REQUIRED ACTION ▸ Convert the stretch of lines from the one containing "inscribirse en la" through the one containing "puntualizó la primera" into a Markdown table with the columns Row and Line, leaving out any blank lines.

(Saved entries)

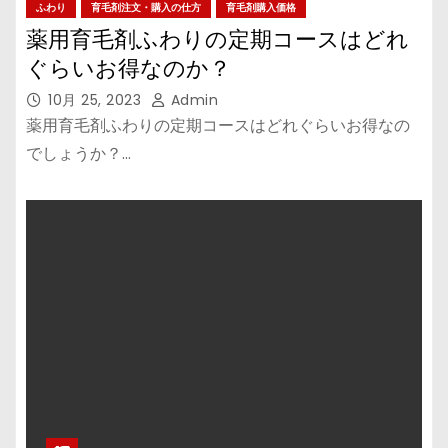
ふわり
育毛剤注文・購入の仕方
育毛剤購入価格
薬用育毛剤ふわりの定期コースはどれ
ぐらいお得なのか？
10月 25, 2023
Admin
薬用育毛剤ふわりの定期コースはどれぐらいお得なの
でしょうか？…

...

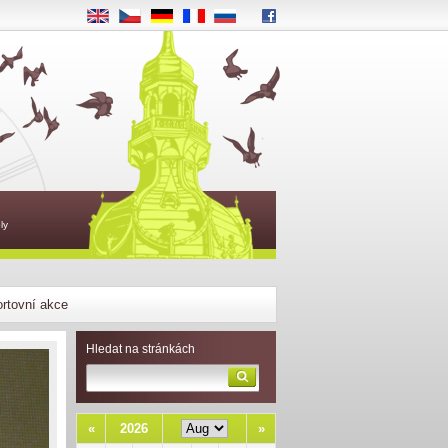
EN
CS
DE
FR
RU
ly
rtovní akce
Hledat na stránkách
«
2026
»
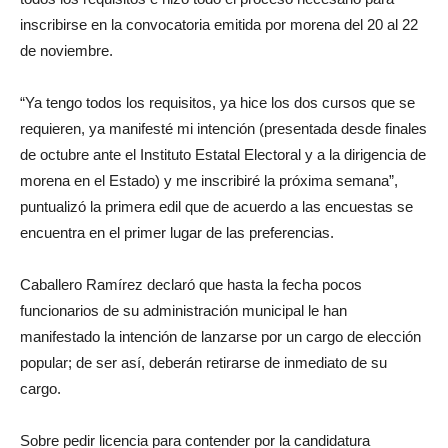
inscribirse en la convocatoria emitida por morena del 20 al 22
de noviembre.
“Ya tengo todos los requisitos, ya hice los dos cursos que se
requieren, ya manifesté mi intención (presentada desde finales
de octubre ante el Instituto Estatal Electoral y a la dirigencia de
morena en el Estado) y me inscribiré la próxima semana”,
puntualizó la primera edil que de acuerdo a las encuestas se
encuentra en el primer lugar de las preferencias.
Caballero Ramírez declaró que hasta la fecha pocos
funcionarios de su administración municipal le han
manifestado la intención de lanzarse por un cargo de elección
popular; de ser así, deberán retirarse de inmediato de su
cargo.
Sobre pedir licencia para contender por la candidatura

RESULT OF THE EXERCISE ▸
| Row | Line |
|---|---|
| 1 | inscribirse en la convocatoria emitida por morena del 20 al 22 |
| 2 | de noviembre. |
| 3 | “Ya tengo todos los requisitos, ya hice los dos cursos que se |
| 4 | requieren, ya manifesté mi intención (presentada desde finales |
| 5 | de octubre ante el Instituto Estatal Electoral y a la dirigencia de |
| 6 | morena en el Estado) y me inscribiré la próxima semana”, |
| 7 | puntualizó la primera edil que de acuerdo a las encuestas se |